Dimension Reduction for High-dimensional Heteroskedastic VAR Models

Toktam Valizadeh Co-Author
Southern Illinois University Carbondale
 
S. Yaser Samadi Speaker
Southern Illinois University-Carbondale
 
Wednesday, Aug 6: 3:25 PM - 3:45 PM
Invited Paper Session 
Music City Center 
Many time series often exhibit heteroskedasticity, posing challenges for analysis. While multivariate generalized autoregressive conditional heteroskedasticity (MGARCH) models offer solutions, they often suffer from overcapitalization, escalating parameter counts with dimensionality. In this presentation, we introduce a parsimonious approach to the vector autoregressive (VAR) model incorporating a heteroskedastic structure within the error terms.
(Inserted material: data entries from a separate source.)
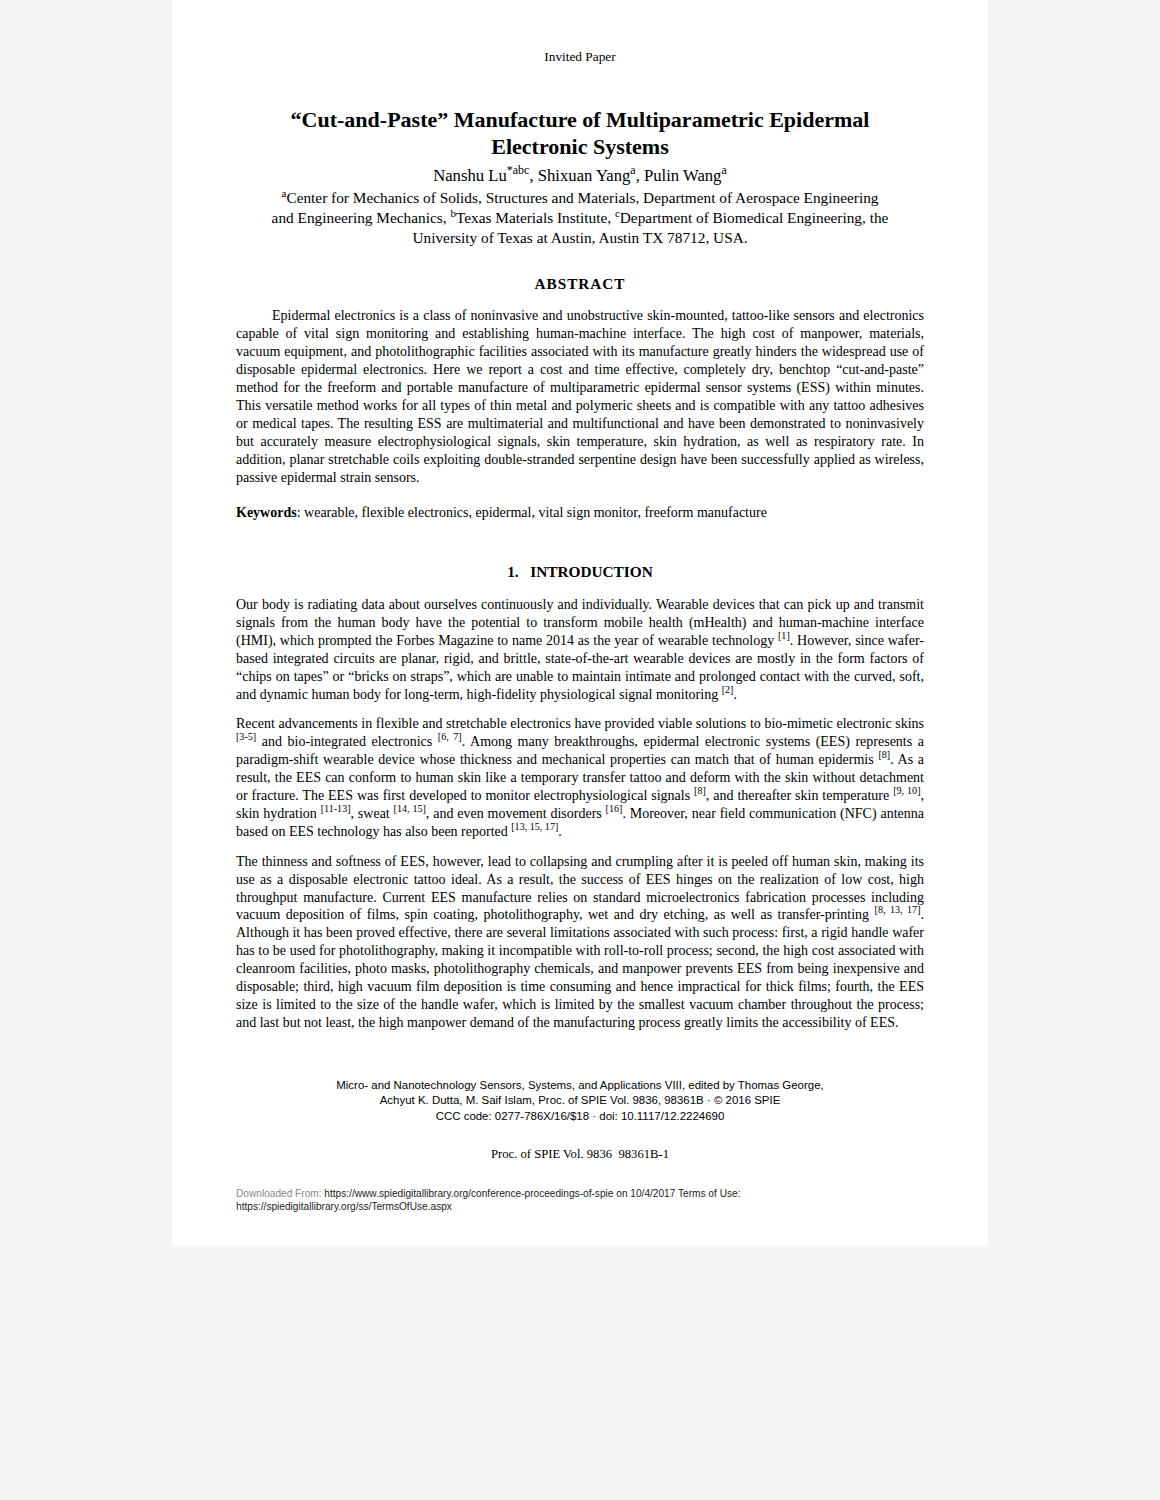Invited Paper
“Cut-and-Paste” Manufacture of Multiparametric Epidermal
Electronic Systems
Nanshu Lu*abc, Shixuan Yanga, Pulin Wanga
aCenter for Mechanics of Solids, Structures and Materials, Department of Aerospace Engineering
and Engineering Mechanics, bTexas Materials Institute, cDepartment of Biomedical Engineering, the
University of Texas at Austin, Austin TX 78712, USA.
ABSTRACT
Epidermal electronics is a class of noninvasive and unobstructive skin-mounted, tattoo-like sensors and electronics capable of vital sign monitoring and establishing human-machine interface. The high cost of manpower, materials, vacuum equipment, and photolithographic facilities associated with its manufacture greatly hinders the widespread use of disposable epidermal electronics. Here we report a cost and time effective, completely dry, benchtop “cut-and-paste” method for the freeform and portable manufacture of multiparametric epidermal sensor systems (ESS) within minutes. This versatile method works for all types of thin metal and polymeric sheets and is compatible with any tattoo adhesives or medical tapes. The resulting ESS are multimaterial and multifunctional and have been demonstrated to noninvasively but accurately measure electrophysiological signals, skin temperature, skin hydration, as well as respiratory rate. In addition, planar stretchable coils exploiting double-stranded serpentine design have been successfully applied as wireless, passive epidermal strain sensors.
Keywords: wearable, flexible electronics, epidermal, vital sign monitor, freeform manufacture
1. INTRODUCTION
Our body is radiating data about ourselves continuously and individually. Wearable devices that can pick up and transmit signals from the human body have the potential to transform mobile health (mHealth) and human-machine interface (HMI), which prompted the Forbes Magazine to name 2014 as the year of wearable technology [1]. However, since wafer-based integrated circuits are planar, rigid, and brittle, state-of-the-art wearable devices are mostly in the form factors of “chips on tapes” or “bricks on straps”, which are unable to maintain intimate and prolonged contact with the curved, soft, and dynamic human body for long-term, high-fidelity physiological signal monitoring [2].
Recent advancements in flexible and stretchable electronics have provided viable solutions to bio-mimetic electronic skins [3-5] and bio-integrated electronics [6, 7]. Among many breakthroughs, epidermal electronic systems (EES) represents a paradigm-shift wearable device whose thickness and mechanical properties can match that of human epidermis [8]. As a result, the EES can conform to human skin like a temporary transfer tattoo and deform with the skin without detachment or fracture. The EES was first developed to monitor electrophysiological signals [8], and thereafter skin temperature [9, 10], skin hydration [11-13], sweat [14, 15], and even movement disorders [16]. Moreover, near field communication (NFC) antenna based on EES technology has also been reported [13, 15, 17].
The thinness and softness of EES, however, lead to collapsing and crumpling after it is peeled off human skin, making its use as a disposable electronic tattoo ideal. As a result, the success of EES hinges on the realization of low cost, high throughput manufacture. Current EES manufacture relies on standard microelectronics fabrication processes including vacuum deposition of films, spin coating, photolithography, wet and dry etching, as well as transfer-printing [8, 13, 17]. Although it has been proved effective, there are several limitations associated with such process: first, a rigid handle wafer has to be used for photolithography, making it incompatible with roll-to-roll process; second, the high cost associated with cleanroom facilities, photo masks, photolithography chemicals, and manpower prevents EES from being inexpensive and disposable; third, high vacuum film deposition is time consuming and hence impractical for thick films; fourth, the EES size is limited to the size of the handle wafer, which is limited by the smallest vacuum chamber throughout the process; and last but not least, the high manpower demand of the manufacturing process greatly limits the accessibility of EES.
Micro- and Nanotechnology Sensors, Systems, and Applications VIII, edited by Thomas George,
Achyut K. Dutta, M. Saif Islam, Proc. of SPIE Vol. 9836, 98361B · © 2016 SPIE
CCC code: 0277-786X/16/$18 · doi: 10.1117/12.2224690
Proc. of SPIE Vol. 9836 98361B-1
Downloaded From: https://www.spiedigitallibrary.org/conference-proceedings-of-spie on 10/4/2017 Terms of Use: https://spiedigitallibrary.org/ss/TermsOfUse.aspx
Our method provides substantial efficiency gains in model estimation by significantly reducing the number of parameters in the coefficient and conditional covariance matrices of VAR-MGARCH models. By parameterizing our method, redundant information within time series signals is eliminated, significantly reducing model complexity. We investigate the asymptotic properties of estimators and evaluate our approach through simulation studies and real-data analysis, offering enhanced modeling accuracy and computational efficiency for volatile financial time series.

Keywords

Heteroskedasticity, Multivariate GARCH (MGARCH), Parsimonious Modeling.